Sens. Louis Blessing III, R-Colerain Township, and Willis Blackshear Jr., D-Dayton, have proposed legislation that would amend the state’s antitrust law to target algorithmic price fixing.

Senate Bill 79 would make the use and distribution of a pricing algorithm that uses non-public competitor data a violation of the Valentine Act, the state’s antitrust law which was enacted to support fair competition in the marketplace.

“In the United States and Ohio, it is very much illegal for a bunch of business owners to walk into the proverbial smoke-filled room and agree not to undercut one another and keep prices as high as possible,” Blessing said during a Financial Institutions, Insurance and Technology Committee hearing in the state Senate. “This is as it should be because these higher prices harm the economy as a whole and prevent competition from reducing prices and spurring innovation. However, what happens when the smoke-filled room doesn’t physically exist, but instead is replaced with a large database and sophisticated algorithms?”

The Hamilton County lawmaker said the action is de facto price fixing, noting that current law is unclear on the matter and in need of clarification.

“Currently companies have a range of tools that they can use to help them determine the best rate to offer their products and services in the market,” Blackshear said. “Any well-run business understands how their products and services compare to their competitors in a given industry.”
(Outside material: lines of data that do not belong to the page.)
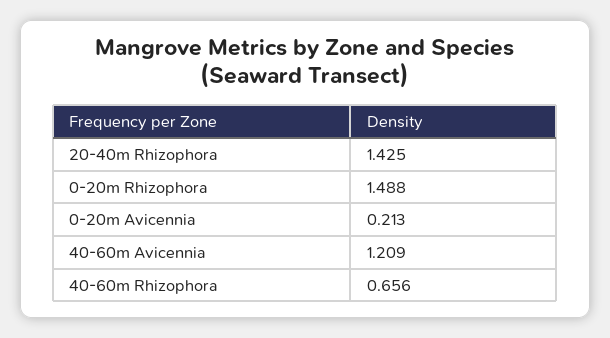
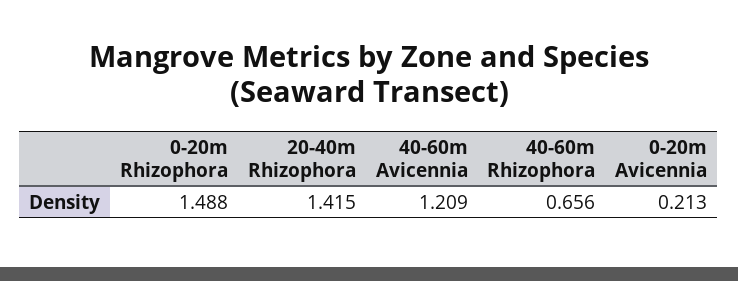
  {
-   "20-40m Rhizophora": 1.425,
+   "20-40m Rhizophora": 1.415,
    "0-20m Rhizophora": 1.488,
    "0-20m Avicennia": 0.213,
    "40-60m Avicennia": 1.209,
    "40-60m Rhizophora": 0.656
  }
He said a business enterprise that has direct access to private information about their competitors and then colludes with them to raise prices is acting contrary to the spirit of the law.

“One specific industry in which we see considerable price fixing and the use of algorithms is the apartment rental industry,” he continued. “The companies that own apartment complexes often contract with the same software companies to determine optimal rates to charge tenants. This leads to landlords within the same geographical area using data to effectively fix prices and raise rates on consumers.”
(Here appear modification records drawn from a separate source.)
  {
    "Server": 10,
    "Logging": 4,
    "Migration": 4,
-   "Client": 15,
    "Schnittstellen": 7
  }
Blackshear cited a White House report from December that showed pricing algorithms can add an average of $70 per month to the cost of rent in algorithm-utilizing buildings.

“That same study also found that several major metropolitan areas nationwide had over 30 percent of landlords utilizing the same rental pricing software,” creating a “ripple effect” throughout the market.
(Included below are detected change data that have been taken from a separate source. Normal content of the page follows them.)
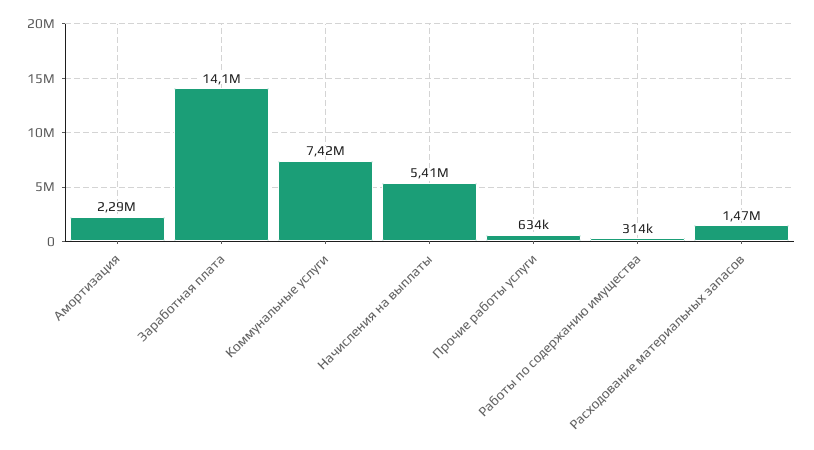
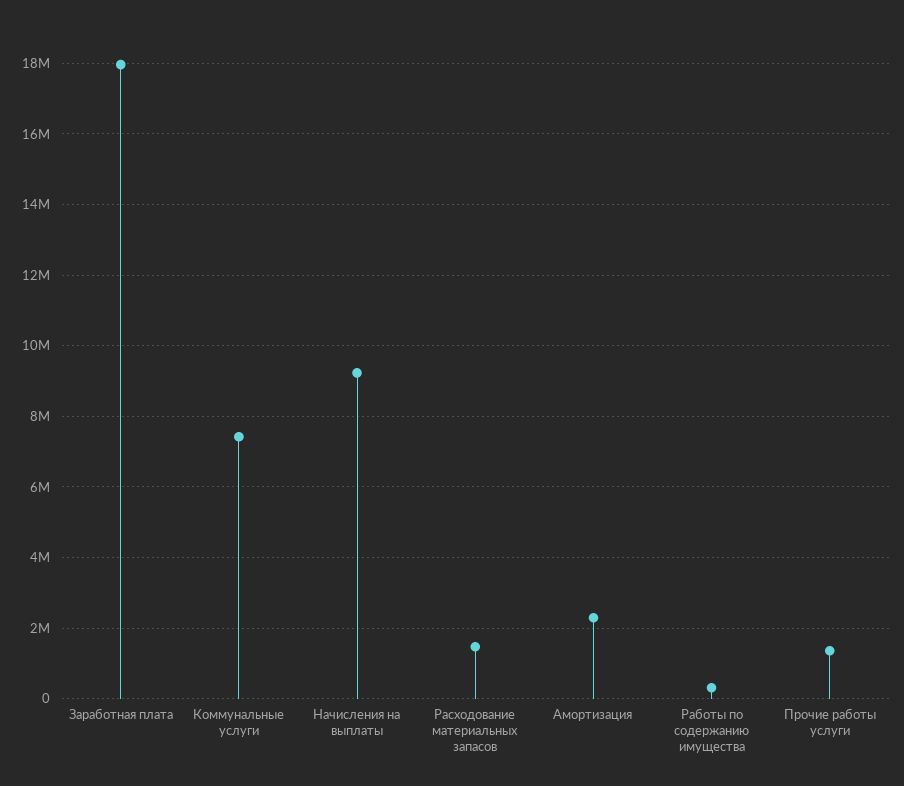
  {
    "Амортизация": 2290000,
-   "Заработная плата": 14100000,
+   "Заработная плата": 18000000,
    "Коммунальные услуги": 7420000,
-   "Начисления на выплаты": 5410000,
+   "Начисления на выплаты": 9200000,
-   "Прочие работы услуги": 634000,
+   "Прочие работы услуги": 1400000,
    "Работы по содержанию имущества": 314000,
    "Расходование материальных запасов": 1470000
  }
SB 79 would establish guidelines for the circumstances in which a court must presume the defendant entered into an agreement, contract, combination or conspiracy against trade, analysis of the bill provided.

The bill also would authorize the attorney general to issue investigative demands of documentary material, including information about the development or distribution of a pricing algorithm, information about the person responsible for its development or distribution and how the pricing algorithm functions.

Blessing noted that algorithmic price fixing is not relegated to the real estate industry.

“It could very easily be applied to wages,” he said. “If an enterprising software company were to use the same model, they could create a profitable business that is used to lower wages for its client businesses. Again, the combination of non-public data, operational scale and sophisticated algorithms could achieve significant monopsony power for the business community at large, essentially allowing for them to operate as a single large employer.”

Blackshear said the use of artificial intelligence has exacerbated the issue.

“The expanded use of AI technology and the popularity of common AI models makes it increasingly likely that two companies or individuals can use the same software to formulate prices for their businesses,” he said. “We need to resolve this issue by clarifying the prohibition of price-fixing algorithms in our state to stop this practice from continuing.”

SB 79 awaits further consideration by the committee.